28 maggio 1974, Brescia, piazza della Loggia.
Di quegli anni non resta nulla, come per le famiglie, il ricordo si circoscrive, perde l’emozione, diventa una data, una figura. Così non si impara nulla, ci si muove nella nebbia inseguendo luci, e non si rafforza lo spirito delle vite, la loro direzione, se alla fine ciò che accadde è cancellato, confinato. E l’emozione diventa non solo irripetibile, ma irraccontabile, se non per i pochi che ancora considerano importante ciò che è accaduto. Ma questi ultimi lo sanno già, e allora a che serve?
Difficile spiegare cosa furono gli anni ’70, non solo in Italia. Oggi, chi sente ancora la pericolosità dell’eversione, ricorda la strage di Brescia tra gli episodi più gravi di quella stagione, ma come spiegare che allora viaggiare in treno non era così sicuro, che le gallerie si facevano dicendo alla fine: è andata. Oggi che non ci sono più manifestazioni o quasi, come spiegare che andare a una manifestazione, o fare servizio d’ordine era un atto di coraggio prima che di libertà. Eppure le piazze erano piene.
Come raccontare che allora tutto deviava: servizi segreti, nazioni “amiche”, polizia, carabinieri, corpi dello stato, senza chiedersi perché deviavano, e a chi interessava tutto questo? C’era una teoria degli opposti estremismi, probabilmente la stessa che fece intervenire la polizia a manganellate, a Brescia, in piazza, dopo la bomba, per disperdere la folla che si prodigava sui feriti, e in base a questa teoria ogni avvenimento aveva una interpretazione ideologica ancor prima della realtà, addirittura prima che accadesse, fino a violentare l’evidenza.

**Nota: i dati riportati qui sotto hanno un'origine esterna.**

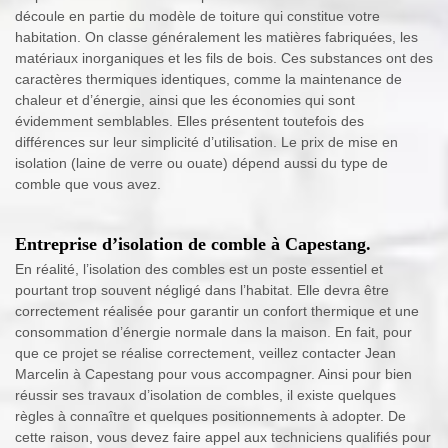
découle en partie du modèle de toiture qui constitue votre
habitation. On classe généralement les matières fabriquées, les
matériaux inorganiques et les fils de bois. Ces substances ont des
caractères thermiques identiques, comme la maintenance de
chaleur et d’énergie, ainsi que les économies qui sont
évidemment semblables. Elles présentent toutefois des
différences sur leur simplicité d’utilisation. Le prix de mise en
isolation (laine de verre ou ouate) dépend aussi du type de
comble que vous avez.
Entreprise d’isolation de comble à Capestang.
En réalité, l’isolation des combles est un poste essentiel et
pourtant trop souvent négligé dans l’habitat. Elle devra être
correctement réalisée pour garantir un confort thermique et une
consommation d’énergie normale dans la maison. En fait, pour
que ce projet se réalise correctement, veillez contacter Jean
Marcelin à Capestang pour vous accompagner. Ainsi pour bien
réussir ses travaux d’isolation de combles, il existe quelques
règles à connaître et quelques positionnements à adopter. De
cette raison, vous devez faire appel aux techniciens qualifiés pour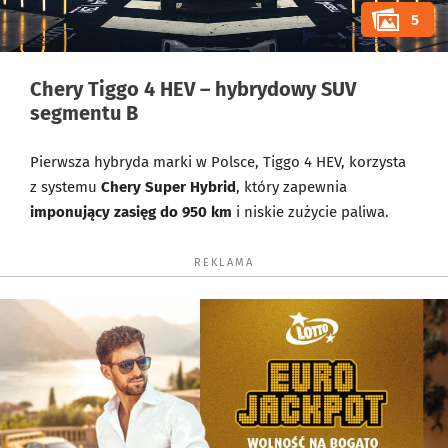
5
Chery Tiggo 4 HEV – hybrydowy SUV
segmentu B
Pierwsza hybryda marki w Polsce, Tiggo 4 HEV, korzysta
z systemu
Chery Super Hybrid
, który zapewnia
imponujący zasięg do 950 km
i niskie zużycie paliwa.
REKLAMA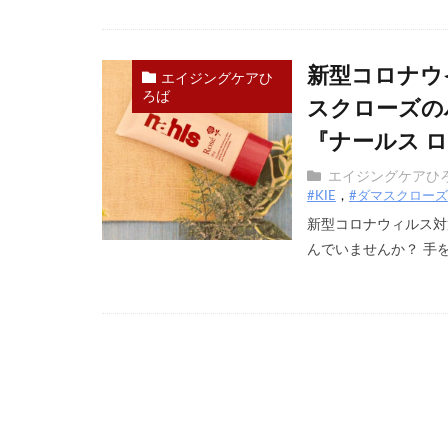
新型コロナウ
エイジングケアひ
ろば
スクローズの
『ナールス ロゼ
エイジングケアひ
#KIE
#ダマスクローズ
新型コロナウィルス対
んでいませんか？ 手を洗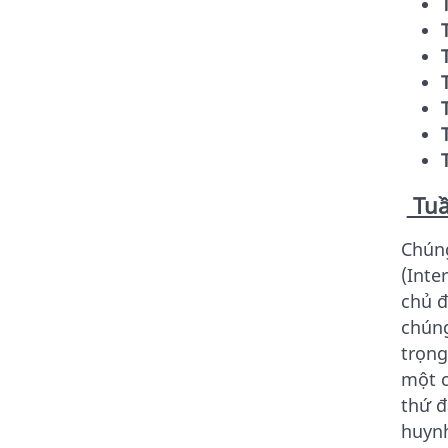
Tuầ
Chúng
(Inte
chủ đ
chúng
trọng
một c
thứ đ
huyn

Insomma, l’eversione in quegli anni, per i corpi dello stato e per non poca opinione pubblica, era naturaliter di sinistra.
Come raccontarlo,oggi, tutto questo, l’emozione che allora colpì chi faceva politica alla notizia delle bombe, la voglia di non piegarsi alla violenza, l’andare in piazza apposta per dimostrare che non avrebbero vinto. Chi? Gli oscuri pupari, i fascisti, gli eversori veri, i bombaroli, assieme a quella parte del paese che restava in silenzio e sembrava approvare che le libertà si dovevano ridurre, che gli scioperi facevano male al padrone, che non si doveva cambiare perché andava bene così, ecc. ecc. Oggi è difficile spiegarlo, anche perché le poche manifestazioni che si fanno sono sempre contro qualcuno anziché per qualcosa e la gente preferisce andare ad ascoltare un comico che fa ridere, che usa il turpiloquio, anziché prendere in mano essa stessa il suo futuro. Ormai ci si chiude nel personale anche quando si è in tanti e così è difficile lottare per lo stesso obbiettivo comune. Per questo sono inutili i reduci, perché parlano di qualcosa che non c’è più, perché tracciano una relazione tra il passato e il presente.
Questi sono i pensieri e le domande dei reduci, inutili come loro stessi e se le ripetono non è per trovare un senso, ma per affermare che non c’è un solo modo di gestire la vita, che non c’è solo un qui e ora, ma una direzione, un prima e un dopo. E il dopo è meglio che neppure assomigli al prima. Ma tutto questo costa fatica a dirlo in pubblico per questo i reduci spesso parlano da soli.